CDC Wanted A Mask Mandate For Planes, Trains, And Buses But Mike Pence Killed It
Credit: Screenshot
October 12, 2020

There are points in the story of handling COVID-19 where the Trump White House appears to be merely incompetent. Points where newspapers pull out the word “bungled,” and broadcasters tsk-tsk regretfully over opportunities lost. However, there are also moments when the nation is forcefully reminded that Donald Trump did not bungle the federal response to the coronavirus pandemic; he stood down that response deliberately, making a conscious choice to back away from providing testing, contact tracing, or any federal restrictions. He did so because he thought it would be politically expedient to allow more people to die, then blame their deaths on others. That wasn’t an accident. That was the plan.

Friday evening brought a fresh reminder of that fact as The New York Times reported that in September, the Centers for Disease Control and Prevention prepared a response to rising cases of COVID-19 across the nation, and to fresh evidence that the virus is particularly dangerous inside the kind of tight quarters involved in most forms of transportation. That order would have required both passengers and crew on planes, buses, and trains across the nation to wear masks. Right now, both the rules and the enforcement are left to individual localities or companies, resulting in frequent arguments, delays that endanger an already fragile transportation system, and Republican politicians smugly baring their faces mid-flight.

But even though the mask mandate was limited to transportation, and had the support of not just the CDC but other experts on the Coronavirus Task Force, “Mike Pence declined to even discuss it.”

Pence understands that his role at the head of the task force is to stop anything from happening. He’s performed that role well.

Instead, a task force official indicated that any decision on masks would be left up to state and local officials. Which is exactly the kind of ridiculous system that has left airlines and Amtrak attempting to police unruly Trump supporters set on flouting company regulations. Are passengers on a plane passing over a state with a mask mandate required to don them? If they fly over a state where the governor refuses to issue such a mandate, can they take them off? The transient natural of any transportation is exactly why interstate trains, buses, and planes are regulated at the federal level.

The argument might just as well be made that each state should set up its own FAA and develop its own set of safety guidelines. Though … Republicans might actually support that proposition.

In insisting that the decision on masks mandates be left up to localities, the unnamed task force official made another of those unintentionally ironic statements by claiming that the approach taken “in New York City is different than Montana, or Tuscaloosa, Alabama.” And that local officials know best how the pandemic is affecting their areas.
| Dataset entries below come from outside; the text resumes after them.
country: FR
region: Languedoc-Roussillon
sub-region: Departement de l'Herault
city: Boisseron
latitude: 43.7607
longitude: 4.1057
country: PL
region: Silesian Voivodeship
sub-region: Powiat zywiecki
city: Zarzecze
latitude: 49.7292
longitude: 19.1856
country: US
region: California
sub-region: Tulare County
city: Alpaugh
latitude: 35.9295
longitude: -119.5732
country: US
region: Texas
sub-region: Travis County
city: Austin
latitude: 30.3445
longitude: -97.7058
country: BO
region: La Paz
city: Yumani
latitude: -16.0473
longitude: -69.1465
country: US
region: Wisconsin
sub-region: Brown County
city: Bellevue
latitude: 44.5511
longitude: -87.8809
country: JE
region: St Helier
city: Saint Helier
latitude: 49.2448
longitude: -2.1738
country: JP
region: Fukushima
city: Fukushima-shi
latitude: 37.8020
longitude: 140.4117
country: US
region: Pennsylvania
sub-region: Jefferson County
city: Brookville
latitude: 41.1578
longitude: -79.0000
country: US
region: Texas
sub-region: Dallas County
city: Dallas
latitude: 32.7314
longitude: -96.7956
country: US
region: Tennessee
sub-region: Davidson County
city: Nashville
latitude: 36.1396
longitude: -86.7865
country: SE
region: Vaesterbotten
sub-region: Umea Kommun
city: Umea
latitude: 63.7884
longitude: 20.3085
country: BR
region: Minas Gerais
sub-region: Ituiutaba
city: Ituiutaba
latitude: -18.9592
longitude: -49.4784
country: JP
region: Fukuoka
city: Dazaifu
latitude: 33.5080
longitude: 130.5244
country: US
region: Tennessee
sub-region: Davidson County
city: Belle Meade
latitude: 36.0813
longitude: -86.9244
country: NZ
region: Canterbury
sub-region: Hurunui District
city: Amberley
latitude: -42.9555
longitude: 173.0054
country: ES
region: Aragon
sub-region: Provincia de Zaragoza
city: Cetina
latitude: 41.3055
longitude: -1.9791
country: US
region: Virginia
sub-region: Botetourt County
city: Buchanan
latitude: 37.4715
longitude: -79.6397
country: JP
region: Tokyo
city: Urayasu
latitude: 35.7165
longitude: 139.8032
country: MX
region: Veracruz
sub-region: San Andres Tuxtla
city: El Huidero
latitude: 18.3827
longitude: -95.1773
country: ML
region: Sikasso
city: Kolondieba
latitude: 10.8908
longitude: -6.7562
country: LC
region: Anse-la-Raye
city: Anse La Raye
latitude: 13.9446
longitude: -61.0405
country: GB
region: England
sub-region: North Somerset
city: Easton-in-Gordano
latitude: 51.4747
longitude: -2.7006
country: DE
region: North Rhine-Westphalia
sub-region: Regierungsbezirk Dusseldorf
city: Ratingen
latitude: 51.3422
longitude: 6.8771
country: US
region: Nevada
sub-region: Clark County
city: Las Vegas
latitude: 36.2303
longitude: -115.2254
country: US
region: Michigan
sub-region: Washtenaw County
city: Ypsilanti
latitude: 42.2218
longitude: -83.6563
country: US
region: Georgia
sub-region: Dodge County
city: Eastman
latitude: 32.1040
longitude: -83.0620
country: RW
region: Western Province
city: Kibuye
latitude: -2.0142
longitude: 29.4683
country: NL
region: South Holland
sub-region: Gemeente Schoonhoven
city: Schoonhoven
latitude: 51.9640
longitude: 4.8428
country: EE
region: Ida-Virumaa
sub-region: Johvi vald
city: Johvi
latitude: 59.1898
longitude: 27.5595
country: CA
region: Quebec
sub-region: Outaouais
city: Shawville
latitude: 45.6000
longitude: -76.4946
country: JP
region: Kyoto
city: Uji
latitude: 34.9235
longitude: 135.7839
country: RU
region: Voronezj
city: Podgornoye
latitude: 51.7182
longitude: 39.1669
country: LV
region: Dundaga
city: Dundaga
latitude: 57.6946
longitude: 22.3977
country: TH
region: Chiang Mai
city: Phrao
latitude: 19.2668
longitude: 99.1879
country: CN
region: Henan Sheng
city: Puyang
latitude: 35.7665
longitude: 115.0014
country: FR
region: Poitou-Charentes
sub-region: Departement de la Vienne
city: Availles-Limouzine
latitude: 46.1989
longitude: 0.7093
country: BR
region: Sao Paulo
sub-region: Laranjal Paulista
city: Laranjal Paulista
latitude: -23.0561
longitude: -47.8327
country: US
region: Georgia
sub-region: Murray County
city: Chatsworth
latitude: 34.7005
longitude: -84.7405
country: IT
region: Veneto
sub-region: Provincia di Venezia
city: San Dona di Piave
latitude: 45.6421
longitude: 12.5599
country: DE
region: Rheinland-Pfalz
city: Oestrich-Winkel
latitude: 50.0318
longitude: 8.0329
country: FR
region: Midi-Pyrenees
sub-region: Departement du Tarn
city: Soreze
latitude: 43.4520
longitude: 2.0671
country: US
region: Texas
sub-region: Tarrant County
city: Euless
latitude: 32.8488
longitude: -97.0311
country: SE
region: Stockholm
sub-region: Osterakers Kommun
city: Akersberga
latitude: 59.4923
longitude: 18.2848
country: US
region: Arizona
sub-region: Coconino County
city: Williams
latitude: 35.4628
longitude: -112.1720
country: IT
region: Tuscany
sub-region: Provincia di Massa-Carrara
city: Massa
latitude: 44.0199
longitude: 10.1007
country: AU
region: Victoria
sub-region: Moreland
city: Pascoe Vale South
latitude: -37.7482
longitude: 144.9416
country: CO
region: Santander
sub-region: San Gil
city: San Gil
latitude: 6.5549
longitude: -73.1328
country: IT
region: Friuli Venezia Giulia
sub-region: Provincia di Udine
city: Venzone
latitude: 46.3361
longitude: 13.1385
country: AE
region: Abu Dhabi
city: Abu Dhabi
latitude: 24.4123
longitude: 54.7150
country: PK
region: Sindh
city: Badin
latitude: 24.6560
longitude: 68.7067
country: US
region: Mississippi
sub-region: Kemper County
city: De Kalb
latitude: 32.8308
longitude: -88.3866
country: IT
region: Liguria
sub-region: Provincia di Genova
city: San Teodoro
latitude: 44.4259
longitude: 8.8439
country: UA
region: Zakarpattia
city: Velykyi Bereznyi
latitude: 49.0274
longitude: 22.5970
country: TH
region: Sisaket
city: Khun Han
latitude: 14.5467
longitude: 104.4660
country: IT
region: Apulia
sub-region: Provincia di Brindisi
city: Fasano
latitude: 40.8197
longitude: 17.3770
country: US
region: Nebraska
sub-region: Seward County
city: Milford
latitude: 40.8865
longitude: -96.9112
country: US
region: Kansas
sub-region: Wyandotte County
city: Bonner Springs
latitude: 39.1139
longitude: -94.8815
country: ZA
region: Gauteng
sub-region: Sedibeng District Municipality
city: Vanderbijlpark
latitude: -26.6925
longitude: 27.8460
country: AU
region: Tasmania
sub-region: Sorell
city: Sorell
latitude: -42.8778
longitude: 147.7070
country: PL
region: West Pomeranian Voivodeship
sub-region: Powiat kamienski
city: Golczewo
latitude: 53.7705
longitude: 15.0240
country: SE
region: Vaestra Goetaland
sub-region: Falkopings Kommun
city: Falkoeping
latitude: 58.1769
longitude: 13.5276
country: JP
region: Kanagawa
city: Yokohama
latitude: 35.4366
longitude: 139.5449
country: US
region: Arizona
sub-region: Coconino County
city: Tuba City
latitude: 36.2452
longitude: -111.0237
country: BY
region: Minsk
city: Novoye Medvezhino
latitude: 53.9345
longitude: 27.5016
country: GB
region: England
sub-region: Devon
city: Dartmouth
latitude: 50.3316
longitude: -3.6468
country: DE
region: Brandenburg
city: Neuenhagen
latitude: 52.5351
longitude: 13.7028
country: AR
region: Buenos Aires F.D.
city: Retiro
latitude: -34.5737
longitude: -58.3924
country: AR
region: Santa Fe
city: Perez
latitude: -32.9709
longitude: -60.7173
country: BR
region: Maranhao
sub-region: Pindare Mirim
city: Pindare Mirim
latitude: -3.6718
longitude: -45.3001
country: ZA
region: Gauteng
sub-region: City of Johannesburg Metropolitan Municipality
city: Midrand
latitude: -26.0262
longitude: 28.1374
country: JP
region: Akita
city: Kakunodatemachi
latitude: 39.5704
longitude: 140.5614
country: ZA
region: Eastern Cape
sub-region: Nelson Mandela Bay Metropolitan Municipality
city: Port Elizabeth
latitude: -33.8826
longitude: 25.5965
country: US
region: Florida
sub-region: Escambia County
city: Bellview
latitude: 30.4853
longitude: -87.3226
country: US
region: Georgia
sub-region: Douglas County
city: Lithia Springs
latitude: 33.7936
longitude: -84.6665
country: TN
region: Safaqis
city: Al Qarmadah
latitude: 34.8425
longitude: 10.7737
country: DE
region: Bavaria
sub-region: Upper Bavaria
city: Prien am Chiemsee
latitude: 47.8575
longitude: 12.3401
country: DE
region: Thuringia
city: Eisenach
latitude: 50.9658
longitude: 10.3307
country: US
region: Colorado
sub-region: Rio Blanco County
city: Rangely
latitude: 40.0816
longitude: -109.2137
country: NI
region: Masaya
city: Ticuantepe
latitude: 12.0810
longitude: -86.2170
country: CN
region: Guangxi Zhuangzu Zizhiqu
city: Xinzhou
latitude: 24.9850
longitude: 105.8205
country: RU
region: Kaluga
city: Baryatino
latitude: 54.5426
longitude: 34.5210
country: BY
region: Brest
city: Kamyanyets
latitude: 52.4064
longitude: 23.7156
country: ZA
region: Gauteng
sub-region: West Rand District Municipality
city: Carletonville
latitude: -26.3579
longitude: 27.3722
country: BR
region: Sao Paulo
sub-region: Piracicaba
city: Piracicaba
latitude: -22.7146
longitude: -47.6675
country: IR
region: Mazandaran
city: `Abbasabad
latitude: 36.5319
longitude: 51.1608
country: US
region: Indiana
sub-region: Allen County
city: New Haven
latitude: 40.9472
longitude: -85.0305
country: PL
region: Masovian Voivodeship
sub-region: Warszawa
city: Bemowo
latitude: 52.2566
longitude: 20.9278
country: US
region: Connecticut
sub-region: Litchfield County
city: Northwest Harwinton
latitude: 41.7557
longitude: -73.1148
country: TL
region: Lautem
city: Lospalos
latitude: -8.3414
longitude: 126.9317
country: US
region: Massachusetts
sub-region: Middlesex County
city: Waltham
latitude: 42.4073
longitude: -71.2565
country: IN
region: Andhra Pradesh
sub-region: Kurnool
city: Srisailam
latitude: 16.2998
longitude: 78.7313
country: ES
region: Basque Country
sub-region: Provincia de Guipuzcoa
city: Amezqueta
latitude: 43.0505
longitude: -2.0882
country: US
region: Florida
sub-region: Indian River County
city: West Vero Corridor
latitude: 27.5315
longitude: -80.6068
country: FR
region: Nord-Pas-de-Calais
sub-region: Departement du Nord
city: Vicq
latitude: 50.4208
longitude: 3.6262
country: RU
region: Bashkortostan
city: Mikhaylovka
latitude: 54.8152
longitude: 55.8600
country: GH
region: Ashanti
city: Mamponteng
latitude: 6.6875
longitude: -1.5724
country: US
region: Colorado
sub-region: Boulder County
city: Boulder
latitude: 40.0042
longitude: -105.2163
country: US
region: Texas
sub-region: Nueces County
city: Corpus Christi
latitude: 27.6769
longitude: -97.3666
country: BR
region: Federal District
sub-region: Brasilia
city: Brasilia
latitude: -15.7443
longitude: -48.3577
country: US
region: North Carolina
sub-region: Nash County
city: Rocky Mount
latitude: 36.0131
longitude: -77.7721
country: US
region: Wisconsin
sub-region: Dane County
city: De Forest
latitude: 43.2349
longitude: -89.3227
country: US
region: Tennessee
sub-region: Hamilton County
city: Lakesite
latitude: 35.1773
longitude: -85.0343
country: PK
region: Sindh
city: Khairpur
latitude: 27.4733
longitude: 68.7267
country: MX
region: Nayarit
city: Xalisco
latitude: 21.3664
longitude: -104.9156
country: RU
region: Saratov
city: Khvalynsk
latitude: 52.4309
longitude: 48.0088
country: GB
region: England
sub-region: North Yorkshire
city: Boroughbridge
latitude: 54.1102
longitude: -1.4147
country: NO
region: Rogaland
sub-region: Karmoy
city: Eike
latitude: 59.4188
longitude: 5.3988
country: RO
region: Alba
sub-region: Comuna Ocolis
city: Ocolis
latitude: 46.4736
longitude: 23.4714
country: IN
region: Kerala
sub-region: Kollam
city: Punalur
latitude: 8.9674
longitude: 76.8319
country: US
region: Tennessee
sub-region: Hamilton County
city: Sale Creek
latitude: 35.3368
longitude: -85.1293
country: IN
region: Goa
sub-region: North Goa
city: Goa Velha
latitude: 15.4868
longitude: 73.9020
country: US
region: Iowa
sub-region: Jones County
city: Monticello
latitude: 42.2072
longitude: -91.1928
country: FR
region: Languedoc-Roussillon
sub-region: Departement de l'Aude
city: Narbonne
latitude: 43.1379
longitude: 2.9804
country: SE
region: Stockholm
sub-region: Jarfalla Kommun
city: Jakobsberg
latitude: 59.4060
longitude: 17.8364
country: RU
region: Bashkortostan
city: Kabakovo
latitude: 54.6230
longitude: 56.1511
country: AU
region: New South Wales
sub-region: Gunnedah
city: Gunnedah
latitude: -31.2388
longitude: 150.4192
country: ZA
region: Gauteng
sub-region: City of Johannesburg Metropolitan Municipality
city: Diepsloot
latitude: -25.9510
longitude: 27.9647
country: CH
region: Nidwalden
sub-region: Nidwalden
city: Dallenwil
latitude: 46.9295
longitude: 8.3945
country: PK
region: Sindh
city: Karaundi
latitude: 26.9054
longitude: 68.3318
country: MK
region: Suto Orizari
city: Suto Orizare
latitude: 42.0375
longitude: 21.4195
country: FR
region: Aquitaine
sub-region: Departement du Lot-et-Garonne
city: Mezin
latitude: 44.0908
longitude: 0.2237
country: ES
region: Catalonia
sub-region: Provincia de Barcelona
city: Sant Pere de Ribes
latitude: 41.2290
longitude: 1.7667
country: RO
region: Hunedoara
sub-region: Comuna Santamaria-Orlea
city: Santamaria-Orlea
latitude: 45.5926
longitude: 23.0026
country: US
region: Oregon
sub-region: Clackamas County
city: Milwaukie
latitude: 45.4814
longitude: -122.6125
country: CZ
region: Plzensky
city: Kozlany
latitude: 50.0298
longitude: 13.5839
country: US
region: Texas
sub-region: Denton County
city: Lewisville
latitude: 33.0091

First, it’s worth noting that both Alabama and Montana are seeing much more rapid growth of COVID-19 cases than New York. Alabama already has a higher number of cases per population, and a much higher number of currently active cases than New York. Both Alabama and Montana are currently showing over 10% positive rates on testing. New York is showing 1.2%. If state and local officials were actually responding to the level of threat in their area, both Alabama and Montana would have applied restrictions at least as great as those in force for New York by this point. They haven’t. Because state and local officials in Republican states are not responding to the level of threat. They’re responding to the signals from Trump that tell them not to respond.

Second, a train crossing the nation from one coast to another is not defined by the level of virus activity at any point along the line. It’s defined by the level of infection on the train. By the level of virus among passengers confined to small areas with limited circulation for long hours. The same thing applies to buses. And to planes. Even if those vehicles are passing through, or arriving, at a location where the level of new cases is low, it doesn’t matter if the transport itself is a moving superspreader event.

But of course, not just ignoring the outbreak, but demeaning the CDC has become standard operations at the Trump White House. They’ve overruled directives emerging from the agency repeatedly, even going so far as to have a pair of HHS officials directly alter CDC guidelines on testing to suggest that people who have been exposed don’t need to be tested unless they also exhibit symptoms.

It’s all part of why the United States topped 60,000 new cases on Friday—the highest value since early August—and why the level of COVID-19 deaths continues to average over 900 Americans a day.

Republished with permission from Daily Kos.